A brief history
The traditional custodians of the land surrounding the creek are the Wurundjeri people who had hunted, fished and camped along the creek for thousands of years. Aboriginal occupation of Kororoit Creek and the surrounding area is evident in the form of many scattered artifacts along the Creek. Scar trees, where canoes were carved from the bark of the red gums, are dotted along the Creek. Fish traps and bird traps are also evident to the trained observer.
European explorers, James Flemming and Charles Grimes identified the Kororoit Creek in 1803.
One possible derivation for the name “Kororoit” is thought to come from an Aboriginal word meaning “male kangaroo”. A second possibility is that it was derived from the Aboriginal name for the district encompassing the now City of Hobsons Bay, “Koort Boork“, meaning “She Oak”.

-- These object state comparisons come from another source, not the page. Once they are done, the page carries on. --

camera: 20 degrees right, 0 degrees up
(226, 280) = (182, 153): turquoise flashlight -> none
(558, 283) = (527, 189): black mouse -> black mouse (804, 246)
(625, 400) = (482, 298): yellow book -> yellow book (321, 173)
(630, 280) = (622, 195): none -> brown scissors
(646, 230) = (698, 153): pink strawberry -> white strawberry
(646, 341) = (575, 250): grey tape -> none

The Kororoit Creek was referred to as “Tee Tree Creek” by the settlers who arrived after Wedge in 1835. This name reflects the kind of shrubbery (leptospermum obvatum – woolly tea tree) which lined its banks in those days.
Kororoit Creek is of scientific interest as a classic example of creek formation over a basalt plain, with the geomorphology of the Creek varying along its length.
The underlying bedrock is three to four hundred million years old and consists of Silurian marine claystones, siltstones and sandstones. Superimposed on the bedrock are volcanic basalt lava flows which are hard, dense grey basalts of the late Oligocene age. Overlying the earlier lava flows are the more recent basaltic lava flows of the Pliocene and Pleistocene era, which form the dominant surface geology.
The primary vegetation type upstream of Kororoit Creek Road, for the length of Kororoit Creek, is a combination of Western Plains grassland, escarpment vegetation and riparian scrub along the watercourses.
Western Plains grasslands were dominated in the past by Kangaroo Grass. The escarpment vegetation included Sweet Bursaria, Tree Violet and Blackwoods. The Riparian woodlands were dominated by red gum, with scattered shrubs and a range of grassy wetland plants on the alluvial flats.